Len Vlahos’ newest YA novel Life in a Fishbowl was like nothing we’d ever read before – and we loved every minute. It’s dark, it’s funny, and it’s achingly, painfully true to life, so we were thrilled to chat with Len from his home in Colorado about the inspiration behind the book, his experience writing it, and strange things you can buy on the internet.
BRK: Congrats on the release of Life in a Fishbowl! What do you hope readers take away from this book?
LV: Thanks! So this is a tough question. I guess I hope people take some small amount of inspiration to question the validity and veracity of what we see in media. Just because it’s on a screen does not make it true. We have an obligation to seek and accept the truth when it’s presented.

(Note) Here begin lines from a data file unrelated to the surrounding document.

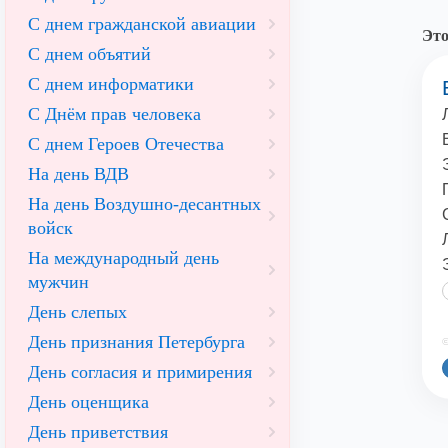
С днем гражданской авиации
Это
С днем объятий
С днем информатики
С Днём прав человека
С днем Героев Отечества
На день ВДВ
На день Воздушно-десантных
войск
На международный день
мужчин
День слепых
День признания Петербурга
©
День согласия и примирения
День оценщика
День приветствия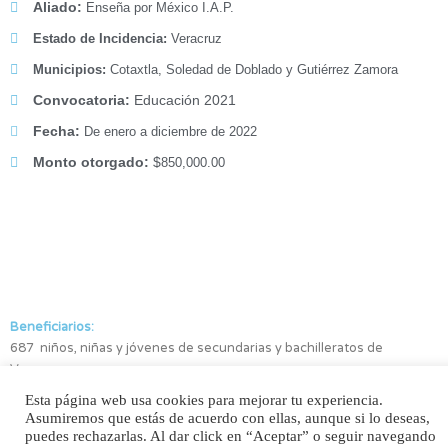
Aliado:
Enseña por México I.A.P.
Estado de Incidencia:
Veracruz
Municipios:
Cotaxtla, Soledad de Doblado y Gutiérrez Zamora
Convocatoria:
Educación 2021
Fecha:
De enero a diciembre de 2022
Monto otorgado:
$
850,000.00
Beneficiarios:
687 niños, niñas y jóvenes de secundarias y bachilleratos de
Veracruz
Esta página web usa cookies para mejorar tu experiencia.
Asumiremos que estás de acuerdo con ellas, aunque si lo deseas,
puedes rechazarlas. Al dar click en “Aceptar” o seguir navegando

That said, one of the most interesting and rewarding parts of writing is learning what readers see in your work that you never saw to begin with. I had readers of both The Scar Boys and Scar Girl (my first two novels), share perspectives on those stories and characters I had never considered. Mind blowing.
BRK: Although it’s all in third person, there are many varied perspectives in this novel. Were some easier to write than others, and did you have a particular favourite?
It’s my first novel written in the third person, and I found it liberating in some ways, and restrictive in others. It’s really useful to not limit the reader to a single point of view; at the same time, it makes it harder to emotionally connect at a visceral level.
Each of the characters posed challenges and pleasures, but my favorites to write were probably the two characters farthest outside my comfort zone: Sister Benedict (the nun), and Glio (the brain tumor).
BRK: What inspired you to have the Stone family (rather unwillingly) star in their own reality TV show, ‘Life and Death’?
I didn’t have the TV show in mind when I first started writing, other than knowing that Ethan, the TV executive, would be one of the bidders. As I thought about what would be the most logical and realistic outcome of those four people bidding on Jared’s life, the TV show seemed to me, I’m sad to say, the most realistic possibility.
Once I knew that, I ran with it. How Jackie responds came pretty easily, and I think made it a lot more fun. (I’ll leave the actual spoiler out.)
BRK: Life in a Fishbowl confronts some tough issues around grief, death and loss. How did you go about tackling these topics for a teen audience?
The short answer is I went about it exactly as I would if I were writing for an adult audience. The truth is, teen readers are every bit as sophisticated as adult readers. They’re just drawn to stories about people in a similar stage of life. (Honestly, a whole lot of adults are drawn to those stories, too, including me!)
I’m always very careful not to write down to my audience. It’s why I get in trouble sometimes for using language and themes that may not immediately seem appropriate for teens. But teens live complicated, real lives, and their fiction should reflect that.
BRK: In the book, Jared puts his life up for sale on eBay: what’s the strangest thing you’ve seen advertised or bought online?
So LiaFB was inspired by a man named Ian Usher. He put his life for auction online. Not his actual life, but his things — his car, his house, his friends, his cat. He had just gone through an acrimonious divorce and wanted to start over.
His story became an Internet meme, and when I saw it, I wondered, “Hey, what would make someone put their actual life for sale on eBay, and what would happen if they did? Who would bid? How would it play out?”
And a book was born.
BRK: You’ve been working around books in various capacities for a long, long time – what made you finally get in the ring as a writer?
I’ve been writing as long as I’ve been working in the book industry. The truth is, I spent many years writing songs, and many years as a failed screenwriter, before I wrote the first draft of The Scar Boys.
You can see evidence of my musical career, here:
Don’t laugh too hard… it was the 80s.
BRK: As a bookstore owner (Tattered Cover in Colorado), what are the top 5 books that you consistently recommend to teenagers?
I love this question! I’ll give you five with a bonus book and honorable mentions. [[ Check out Len’s List here! ]]
BRK: Can you give us a hint as to what you’re working on next?
A small hint. It’s a YA novel that takes the current political landscape in America and blows it up. “Nuff said.